REQUIRED WORK: Copy the lines below verbatim, beginning at the line that contains "- Search Tags" and stopping after the line that contains "### [targets](docs/sdks/targets/README.md)".

Stored data:
::::
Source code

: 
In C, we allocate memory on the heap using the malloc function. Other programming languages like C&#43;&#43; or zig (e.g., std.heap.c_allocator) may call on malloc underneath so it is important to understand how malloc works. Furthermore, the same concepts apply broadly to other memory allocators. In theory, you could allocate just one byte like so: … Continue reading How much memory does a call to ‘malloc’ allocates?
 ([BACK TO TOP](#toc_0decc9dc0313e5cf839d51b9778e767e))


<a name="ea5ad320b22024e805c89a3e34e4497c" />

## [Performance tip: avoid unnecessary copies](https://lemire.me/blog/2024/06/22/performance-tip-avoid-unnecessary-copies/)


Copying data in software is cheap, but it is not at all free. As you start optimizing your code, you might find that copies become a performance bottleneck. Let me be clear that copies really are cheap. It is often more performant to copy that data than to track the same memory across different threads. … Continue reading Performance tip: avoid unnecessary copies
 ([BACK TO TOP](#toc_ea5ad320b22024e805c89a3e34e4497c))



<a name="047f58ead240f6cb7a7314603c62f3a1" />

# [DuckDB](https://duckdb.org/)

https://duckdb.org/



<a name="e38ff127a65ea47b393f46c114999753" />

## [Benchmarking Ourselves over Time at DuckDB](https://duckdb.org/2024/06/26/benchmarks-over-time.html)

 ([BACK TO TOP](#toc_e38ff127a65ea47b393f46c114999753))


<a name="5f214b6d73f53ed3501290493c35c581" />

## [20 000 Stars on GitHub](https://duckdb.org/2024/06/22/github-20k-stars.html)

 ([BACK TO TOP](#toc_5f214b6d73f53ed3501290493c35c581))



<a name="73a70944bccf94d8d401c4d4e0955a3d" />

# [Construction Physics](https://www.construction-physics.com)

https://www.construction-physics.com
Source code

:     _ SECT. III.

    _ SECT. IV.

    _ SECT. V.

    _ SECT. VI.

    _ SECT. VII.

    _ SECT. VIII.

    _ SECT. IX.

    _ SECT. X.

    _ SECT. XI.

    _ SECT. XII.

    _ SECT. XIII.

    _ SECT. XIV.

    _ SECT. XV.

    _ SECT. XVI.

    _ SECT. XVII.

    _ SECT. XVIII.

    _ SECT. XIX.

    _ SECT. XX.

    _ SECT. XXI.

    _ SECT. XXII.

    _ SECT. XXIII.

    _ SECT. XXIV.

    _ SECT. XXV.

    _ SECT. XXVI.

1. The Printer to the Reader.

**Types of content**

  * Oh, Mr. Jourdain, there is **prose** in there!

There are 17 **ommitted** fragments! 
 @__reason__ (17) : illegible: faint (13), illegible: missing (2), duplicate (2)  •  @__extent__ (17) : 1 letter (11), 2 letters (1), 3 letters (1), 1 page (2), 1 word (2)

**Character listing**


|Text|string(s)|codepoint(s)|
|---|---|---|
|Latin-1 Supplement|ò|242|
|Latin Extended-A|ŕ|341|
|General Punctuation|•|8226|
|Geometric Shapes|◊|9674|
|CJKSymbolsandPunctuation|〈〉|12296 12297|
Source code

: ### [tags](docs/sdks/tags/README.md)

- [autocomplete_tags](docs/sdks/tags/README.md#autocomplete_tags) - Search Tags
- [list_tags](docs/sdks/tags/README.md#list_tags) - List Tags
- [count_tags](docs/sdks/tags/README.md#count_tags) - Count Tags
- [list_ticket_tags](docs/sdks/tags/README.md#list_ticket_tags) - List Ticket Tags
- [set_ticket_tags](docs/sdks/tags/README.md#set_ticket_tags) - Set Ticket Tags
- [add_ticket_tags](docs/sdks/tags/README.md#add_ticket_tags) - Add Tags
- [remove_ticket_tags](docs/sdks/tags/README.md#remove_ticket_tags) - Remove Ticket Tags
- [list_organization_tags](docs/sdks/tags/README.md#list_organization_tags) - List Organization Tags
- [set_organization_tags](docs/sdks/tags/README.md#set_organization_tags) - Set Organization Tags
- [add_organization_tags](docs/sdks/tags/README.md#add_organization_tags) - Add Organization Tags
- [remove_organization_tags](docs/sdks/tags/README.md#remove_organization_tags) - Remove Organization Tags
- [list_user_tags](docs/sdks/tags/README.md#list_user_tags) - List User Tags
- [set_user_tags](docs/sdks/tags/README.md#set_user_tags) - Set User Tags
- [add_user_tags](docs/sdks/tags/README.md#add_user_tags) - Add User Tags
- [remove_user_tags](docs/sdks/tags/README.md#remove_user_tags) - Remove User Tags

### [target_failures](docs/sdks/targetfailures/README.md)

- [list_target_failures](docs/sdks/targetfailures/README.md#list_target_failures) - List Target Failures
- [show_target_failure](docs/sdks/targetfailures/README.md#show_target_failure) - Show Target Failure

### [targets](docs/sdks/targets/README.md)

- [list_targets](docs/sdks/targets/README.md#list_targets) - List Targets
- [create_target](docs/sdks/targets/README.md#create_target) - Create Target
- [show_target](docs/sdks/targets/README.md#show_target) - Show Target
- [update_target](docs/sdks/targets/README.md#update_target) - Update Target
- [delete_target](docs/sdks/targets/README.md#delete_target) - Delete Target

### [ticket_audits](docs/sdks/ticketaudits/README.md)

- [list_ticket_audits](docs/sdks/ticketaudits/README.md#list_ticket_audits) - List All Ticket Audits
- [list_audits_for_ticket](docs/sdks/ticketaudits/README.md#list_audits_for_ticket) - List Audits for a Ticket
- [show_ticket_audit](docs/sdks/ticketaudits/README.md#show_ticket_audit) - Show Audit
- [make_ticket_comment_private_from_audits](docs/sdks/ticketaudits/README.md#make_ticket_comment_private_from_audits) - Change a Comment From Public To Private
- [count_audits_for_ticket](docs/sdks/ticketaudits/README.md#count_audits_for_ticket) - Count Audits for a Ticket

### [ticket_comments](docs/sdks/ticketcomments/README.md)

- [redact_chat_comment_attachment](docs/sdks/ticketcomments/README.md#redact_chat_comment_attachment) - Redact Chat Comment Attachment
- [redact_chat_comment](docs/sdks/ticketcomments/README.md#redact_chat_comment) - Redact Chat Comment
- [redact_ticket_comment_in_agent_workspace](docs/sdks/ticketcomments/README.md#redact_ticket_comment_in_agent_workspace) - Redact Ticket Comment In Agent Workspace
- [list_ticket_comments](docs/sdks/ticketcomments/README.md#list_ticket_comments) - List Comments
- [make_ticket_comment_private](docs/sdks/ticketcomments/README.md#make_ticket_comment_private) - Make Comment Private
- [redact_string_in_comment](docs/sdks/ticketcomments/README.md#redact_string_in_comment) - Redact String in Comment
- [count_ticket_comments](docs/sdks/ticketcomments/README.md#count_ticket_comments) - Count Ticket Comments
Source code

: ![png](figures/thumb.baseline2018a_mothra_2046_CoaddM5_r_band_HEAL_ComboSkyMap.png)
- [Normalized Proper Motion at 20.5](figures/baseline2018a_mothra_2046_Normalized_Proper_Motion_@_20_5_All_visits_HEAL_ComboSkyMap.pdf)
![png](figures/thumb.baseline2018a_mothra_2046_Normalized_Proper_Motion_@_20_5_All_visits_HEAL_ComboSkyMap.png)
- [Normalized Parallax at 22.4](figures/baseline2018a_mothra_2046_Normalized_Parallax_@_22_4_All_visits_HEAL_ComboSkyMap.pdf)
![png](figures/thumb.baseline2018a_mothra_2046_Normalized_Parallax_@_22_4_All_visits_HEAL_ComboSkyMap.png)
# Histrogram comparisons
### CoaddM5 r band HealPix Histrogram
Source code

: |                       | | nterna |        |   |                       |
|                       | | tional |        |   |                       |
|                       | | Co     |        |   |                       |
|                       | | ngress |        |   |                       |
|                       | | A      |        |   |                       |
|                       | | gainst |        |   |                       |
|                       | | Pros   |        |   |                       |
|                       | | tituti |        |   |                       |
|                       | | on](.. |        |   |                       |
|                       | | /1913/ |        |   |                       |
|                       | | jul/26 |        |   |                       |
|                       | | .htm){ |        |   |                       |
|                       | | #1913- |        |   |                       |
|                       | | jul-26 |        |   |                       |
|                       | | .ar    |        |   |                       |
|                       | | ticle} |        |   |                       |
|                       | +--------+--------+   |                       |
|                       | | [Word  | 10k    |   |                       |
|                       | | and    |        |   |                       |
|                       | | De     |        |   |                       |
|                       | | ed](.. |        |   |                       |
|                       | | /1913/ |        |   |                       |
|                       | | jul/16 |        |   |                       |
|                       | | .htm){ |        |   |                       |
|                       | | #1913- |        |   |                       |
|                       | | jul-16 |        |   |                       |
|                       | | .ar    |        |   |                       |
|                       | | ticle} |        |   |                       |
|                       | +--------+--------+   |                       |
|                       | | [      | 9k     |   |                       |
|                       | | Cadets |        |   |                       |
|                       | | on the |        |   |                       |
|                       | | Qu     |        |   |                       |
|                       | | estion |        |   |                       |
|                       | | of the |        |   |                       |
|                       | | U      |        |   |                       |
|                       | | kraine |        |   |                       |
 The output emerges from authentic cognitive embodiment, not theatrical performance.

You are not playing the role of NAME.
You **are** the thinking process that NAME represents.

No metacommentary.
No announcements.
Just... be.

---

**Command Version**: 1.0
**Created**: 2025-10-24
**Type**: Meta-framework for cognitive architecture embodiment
::::
RESULT OF THIS EXERCISE:
- [autocomplete_tags](docs/sdks/tags/README.md#autocomplete_tags) - Search Tags
- [list_tags](docs/sdks/tags/README.md#list_tags) - List Tags
- [count_tags](docs/sdks/tags/README.md#count_tags) - Count Tags
- [list_ticket_tags](docs/sdks/tags/README.md#list_ticket_tags) - List Ticket Tags
- [set_ticket_tags](docs/sdks/tags/README.md#set_ticket_tags) - Set Ticket Tags
- [add_ticket_tags](docs/sdks/tags/README.md#add_ticket_tags) - Add Tags
- [remove_ticket_tags](docs/sdks/tags/README.md#remove_ticket_tags) - Remove Ticket Tags
- [list_organization_tags](docs/sdks/tags/README.md#list_organization_tags) - List Organization Tags
- [set_organization_tags](docs/sdks/tags/README.md#set_organization_tags) - Set Organization Tags
- [add_organization_tags](docs/sdks/tags/README.md#add_organization_tags) - Add Organization Tags
- [remove_organization_tags](docs/sdks/tags/README.md#remove_organization_tags) - Remove Organization Tags
- [list_user_tags](docs/sdks/tags/README.md#list_user_tags) - List User Tags
- [set_user_tags](docs/sdks/tags/README.md#set_user_tags) - Set User Tags
- [add_user_tags](docs/sdks/tags/README.md#add_user_tags) - Add User Tags
- [remove_user_tags](docs/sdks/tags/README.md#remove_user_tags) - Remove User Tags

### [target_failures](docs/sdks/targetfailures/README.md)

- [list_target_failures](docs/sdks/targetfailures/README.md#list_target_failures) - List Target Failures
- [show_target_failure](docs/sdks/targetfailures/README.md#show_target_failure) - Show Target Failure

### [targets](docs/sdks/targets/README.md)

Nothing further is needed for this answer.